Why it pays to be fearless
When working with my coach this week, I was talking about a situation which was making me feel a bit uncomfortable and scared as well as excited. At the root of it all was a fear of rejection. Once we’d uncovered that, things got easier because I’m well versed in rejection through work… I just hadn’t applied that fearlessness to this particular situation.
Seeing it objectively removed much of the fear. I’ll still be a little bit jittery, but I’m no longer scared.
Because I can handle rejection.
Why? I’ve had tons of practice in it!
Throughout my career in the arts, I’ve either led small companies or been freelance. As such, every day has involved me putting myself out there: through funding applications; through proposals; tenders; even just reaching out to people I don’t know for a chat. It’s like I’ve spent my whole career applying for a new job every week.
And as a result, I’ve got really good at being rejected. Sure some things, which I’ve poured my heart and soul into, are painful when they don’t work out. Sometimes my foundations are rocked a bit. But I’m only ever down momentarily before I bounce back up like the Duracell bunny and find some other ingenious way of being rejected.

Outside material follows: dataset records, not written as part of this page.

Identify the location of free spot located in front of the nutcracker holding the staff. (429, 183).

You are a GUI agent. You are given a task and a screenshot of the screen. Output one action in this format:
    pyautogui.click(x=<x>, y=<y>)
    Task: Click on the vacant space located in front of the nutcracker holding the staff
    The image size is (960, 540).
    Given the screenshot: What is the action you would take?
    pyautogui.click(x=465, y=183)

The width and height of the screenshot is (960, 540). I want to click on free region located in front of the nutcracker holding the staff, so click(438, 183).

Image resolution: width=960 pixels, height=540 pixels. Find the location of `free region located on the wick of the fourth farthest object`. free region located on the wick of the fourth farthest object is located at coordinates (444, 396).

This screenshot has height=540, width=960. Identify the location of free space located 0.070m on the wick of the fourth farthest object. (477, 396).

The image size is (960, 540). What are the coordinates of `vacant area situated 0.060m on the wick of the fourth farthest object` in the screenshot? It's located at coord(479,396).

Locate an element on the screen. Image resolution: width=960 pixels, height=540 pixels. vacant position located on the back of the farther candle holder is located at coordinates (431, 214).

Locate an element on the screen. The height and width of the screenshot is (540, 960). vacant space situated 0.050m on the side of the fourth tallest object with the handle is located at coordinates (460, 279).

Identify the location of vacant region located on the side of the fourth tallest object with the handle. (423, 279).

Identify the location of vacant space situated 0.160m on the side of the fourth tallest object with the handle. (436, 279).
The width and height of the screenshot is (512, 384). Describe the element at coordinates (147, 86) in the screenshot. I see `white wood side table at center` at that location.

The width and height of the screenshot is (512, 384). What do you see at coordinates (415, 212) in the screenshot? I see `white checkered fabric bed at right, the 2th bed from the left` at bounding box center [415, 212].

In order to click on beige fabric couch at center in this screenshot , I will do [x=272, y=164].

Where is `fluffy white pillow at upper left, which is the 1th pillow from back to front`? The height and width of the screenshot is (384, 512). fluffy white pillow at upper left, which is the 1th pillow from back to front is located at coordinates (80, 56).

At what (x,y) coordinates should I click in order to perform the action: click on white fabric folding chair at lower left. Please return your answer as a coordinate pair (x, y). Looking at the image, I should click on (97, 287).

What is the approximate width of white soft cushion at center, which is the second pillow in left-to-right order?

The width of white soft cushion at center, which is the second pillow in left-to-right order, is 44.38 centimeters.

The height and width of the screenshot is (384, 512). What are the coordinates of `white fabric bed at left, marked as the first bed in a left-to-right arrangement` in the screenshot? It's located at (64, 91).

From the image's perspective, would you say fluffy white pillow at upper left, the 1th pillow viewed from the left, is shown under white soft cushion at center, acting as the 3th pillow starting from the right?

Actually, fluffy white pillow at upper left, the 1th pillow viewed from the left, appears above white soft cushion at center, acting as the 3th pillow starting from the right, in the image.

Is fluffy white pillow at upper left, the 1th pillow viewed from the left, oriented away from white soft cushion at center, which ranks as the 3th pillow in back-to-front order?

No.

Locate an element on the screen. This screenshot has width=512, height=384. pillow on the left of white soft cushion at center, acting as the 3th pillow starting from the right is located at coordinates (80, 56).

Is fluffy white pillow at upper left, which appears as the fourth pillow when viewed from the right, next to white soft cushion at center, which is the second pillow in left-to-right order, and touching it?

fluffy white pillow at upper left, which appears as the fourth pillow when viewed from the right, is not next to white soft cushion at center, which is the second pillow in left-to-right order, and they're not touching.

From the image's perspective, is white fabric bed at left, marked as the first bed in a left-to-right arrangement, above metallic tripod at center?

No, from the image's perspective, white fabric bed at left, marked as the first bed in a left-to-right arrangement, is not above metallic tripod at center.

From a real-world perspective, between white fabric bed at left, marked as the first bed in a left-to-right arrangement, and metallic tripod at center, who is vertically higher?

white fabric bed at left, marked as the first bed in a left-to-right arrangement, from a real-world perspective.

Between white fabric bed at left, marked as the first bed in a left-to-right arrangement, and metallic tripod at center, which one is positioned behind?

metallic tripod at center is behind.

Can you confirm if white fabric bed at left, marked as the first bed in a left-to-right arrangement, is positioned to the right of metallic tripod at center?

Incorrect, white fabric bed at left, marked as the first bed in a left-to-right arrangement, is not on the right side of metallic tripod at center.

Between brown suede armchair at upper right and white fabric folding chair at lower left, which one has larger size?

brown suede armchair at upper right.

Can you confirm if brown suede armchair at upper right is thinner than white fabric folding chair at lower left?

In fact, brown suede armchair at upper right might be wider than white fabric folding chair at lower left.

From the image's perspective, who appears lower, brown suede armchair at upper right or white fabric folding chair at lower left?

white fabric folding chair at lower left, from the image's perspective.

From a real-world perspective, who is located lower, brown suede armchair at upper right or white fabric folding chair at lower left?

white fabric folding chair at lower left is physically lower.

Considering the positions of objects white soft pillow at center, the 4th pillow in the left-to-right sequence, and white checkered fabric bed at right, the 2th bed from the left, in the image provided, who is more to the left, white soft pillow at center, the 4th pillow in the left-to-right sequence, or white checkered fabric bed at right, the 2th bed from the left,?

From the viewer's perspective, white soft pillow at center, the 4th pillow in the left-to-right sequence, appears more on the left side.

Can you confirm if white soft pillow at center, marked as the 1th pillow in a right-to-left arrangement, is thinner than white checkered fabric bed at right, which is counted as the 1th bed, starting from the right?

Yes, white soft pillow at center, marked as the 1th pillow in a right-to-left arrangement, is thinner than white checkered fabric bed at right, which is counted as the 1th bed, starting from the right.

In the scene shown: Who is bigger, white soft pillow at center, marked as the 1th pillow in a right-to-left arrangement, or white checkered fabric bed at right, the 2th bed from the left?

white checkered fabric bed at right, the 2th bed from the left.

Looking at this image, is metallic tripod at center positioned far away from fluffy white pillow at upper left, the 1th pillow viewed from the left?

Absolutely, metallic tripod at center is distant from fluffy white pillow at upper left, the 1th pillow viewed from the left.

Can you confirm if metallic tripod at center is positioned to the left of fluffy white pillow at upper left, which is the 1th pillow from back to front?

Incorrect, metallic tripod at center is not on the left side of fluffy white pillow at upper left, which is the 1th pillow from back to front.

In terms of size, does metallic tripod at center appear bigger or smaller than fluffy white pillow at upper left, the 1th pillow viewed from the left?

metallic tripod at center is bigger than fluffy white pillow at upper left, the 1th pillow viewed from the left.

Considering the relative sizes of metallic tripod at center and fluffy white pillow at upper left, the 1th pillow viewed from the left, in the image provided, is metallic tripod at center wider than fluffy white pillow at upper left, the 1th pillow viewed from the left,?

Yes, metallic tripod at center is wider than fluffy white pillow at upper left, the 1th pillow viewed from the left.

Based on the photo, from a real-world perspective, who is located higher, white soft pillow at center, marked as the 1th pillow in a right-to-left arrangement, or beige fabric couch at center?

Of course, it’s not all rejection. Occasionally, it’s the sweet, delicious taste of success. That is rather addictive in its seductive wonderfulness.
So when it comes to work, I am pretty fearless. Can I transfer that to other parts of my life? As I discovered in the coaching session this week, yes, I think I can apply it to personal relationships. But climbing up a height or jumping off a cliff? No chance. I’m a big old coward when it comes to those things, and I’m not sure how much personal development I actually want to do to address that!
But all this has got me thinking about the value fearlessness as an entrepreneur.
I've recently started developing some group coaching packages with the amazing business coach, Cat Cripps. Furlough to Founder is for people who have been recently made redundant or maybe just want to make a change and are exploring whether to run their own business with my bit being all about mindset.
Unpicking what should be the essence of an entrepreneurial mindset has fearlessness at it’s core. That’s doesn’t mean you never feel fear, but you are able to have doubts and fears but positively move beyond them. Stride out into the world and shout “Here I am!”.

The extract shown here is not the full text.